■ Extract provided ■
━━━

(Spoilers follow for Aftermath: Empire’s End.)
He returned to Naboo’s capital city and became a clown.
The much-maligned character from the much-maligned Star Wars prequels saw less and less screen time as that trilogy progressed, but he did play a key role in Episode II — Attack of the Clones, pressured into casting a proxy vote in Senator Padme Amidala’s name that gave Chancellor Palpatine the emergency powers he would later use to solidify his position as Emperor and legitimizing the clone army that appeared out of nowhere to serve the Republic in its struggle against the Separatists.
It turns out that the accident-prone Gungan’s role in the creation of the evil Empire did not go unnoticed — or unpunished — on his homeworld. Last seen in Amidala’s grim funeral procession at the end of Episode III — Revenge of the Sith, Jar Jar would later be banished (again) from his native Gungan society, and is seen somewhat as a pariah even among the tolerant Naboo folk, among whom he dwells in the royal city of Theed.

━━━

■ Data section ■

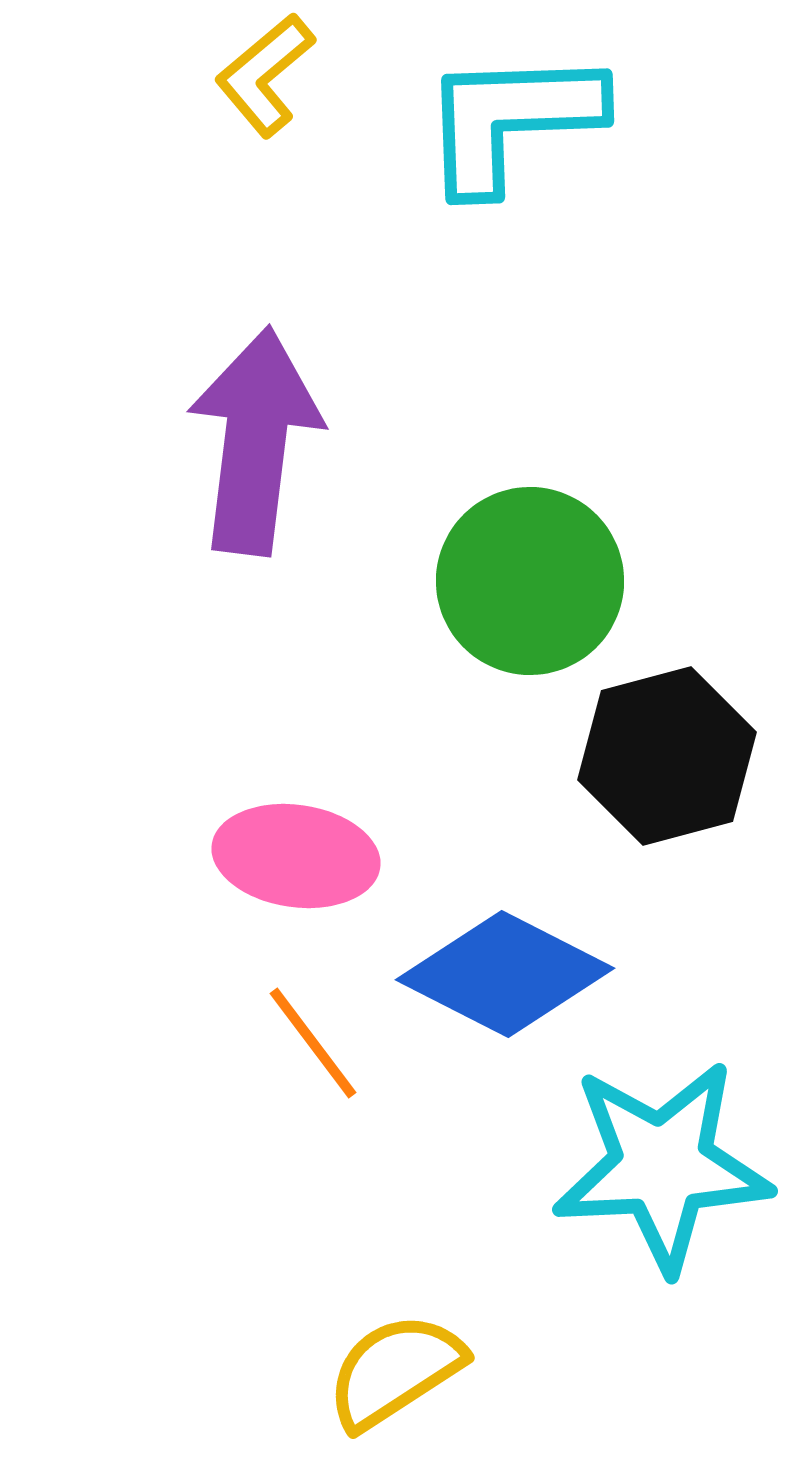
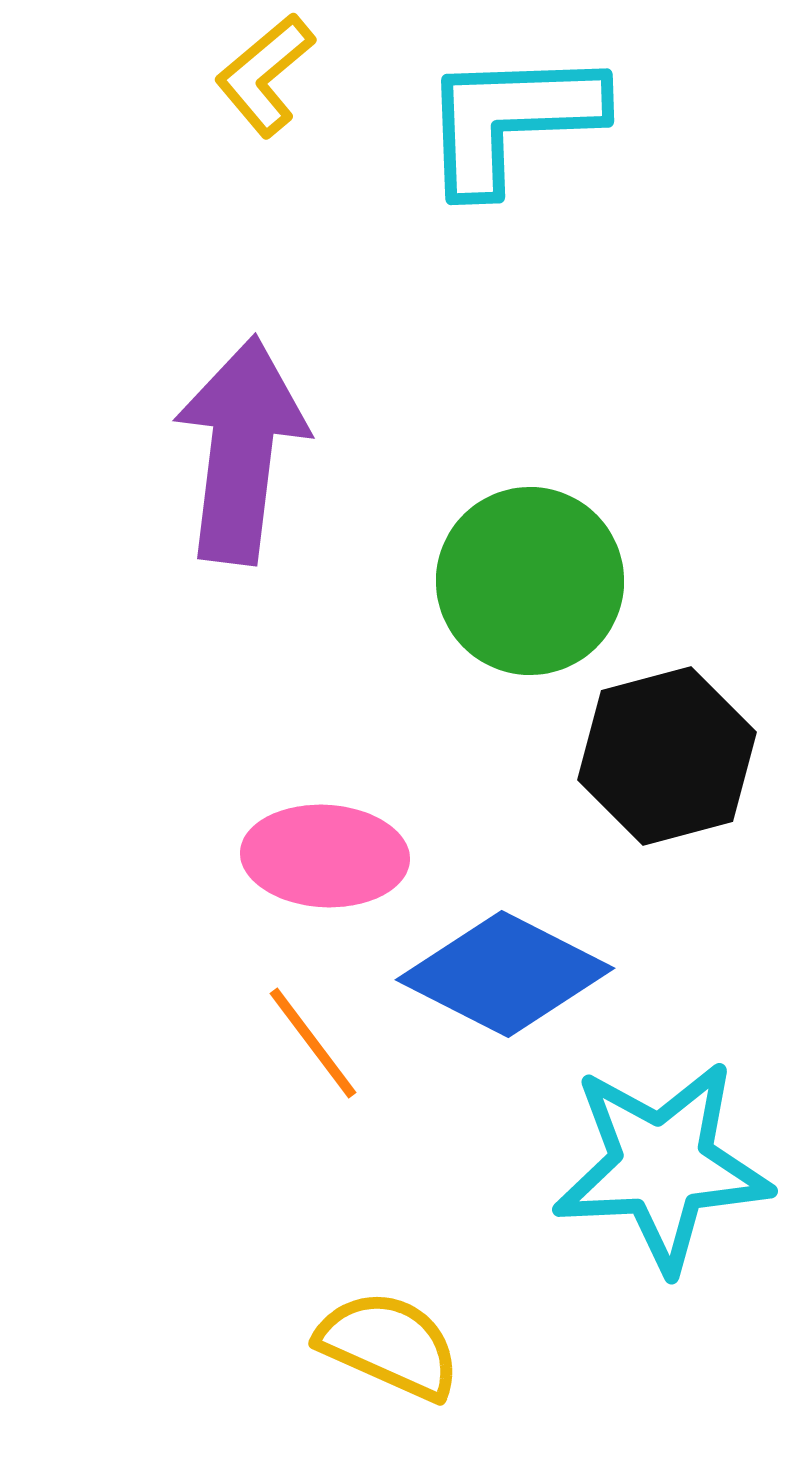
purple arrow: moved 14 px left, 9 px down
pink ellipse: moved 29 px right; rotated 5 degrees counterclockwise
yellow semicircle: moved 6 px left, 26 px up; rotated 57 degrees clockwise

━━━

■ Work to complete ■
- a) In the passage about Jar Jar's fate after the Star Wars prequels, in which city does he live among the Naboo?
- b) Translate into French the following sentence from the passage on Jar Jar's later life: "He returned to Naboo’s capital city and became a clown."
- c) Extend the passage describing Jar Jar's banishment and life in Theed by writing its next paragraph, beginning after its final sentence.

■ Outputs in order ■
- a) He lives in Theed, the royal city.

- b) Il est retourné dans la capitale de Naboo et est devenu clown.

- c)
How do we know this?
In Empire’s End, the final volume of the Aftermath trilogy by Chuck Wendig, releasing Feb. 21 in hardcover, Jar Jar appears in a brief “interlude” chapter playing to his strength: comic relief.
Aftermath is set in the days after the Battle of Endor when the New Republic is wiping up the remnants of the Empire. Refugee children, displaced and desperate to find safe haven, are taken to Naboo — a planet that has long been involved in such benevolent causes (remember when Padme and Anakin left the planet disguised as refugees in Attack of the Clones?).
Shunned by all but children, the “clown” (what they actually call him) meets and bonds with a marginalized and disabled refugee boy named Mapo.
Only the kids like Jar Jar. The adults, specifically, avoid him. Sound familiar?
It’s a sweet, short scene that acknowledges the character but doesn’t hit us over the head with him; you could argue that his quiet, full-circle exile and his selfless service to other outcasts is a small measure of redemption for the poor, hapless soul Obi-Wan Kenobi once referred to obliquely as a “pathetic life form.” Tragically, in Empire’s End, it seems that Binks still doesn’t fully comprehend the reason for being persona non grata.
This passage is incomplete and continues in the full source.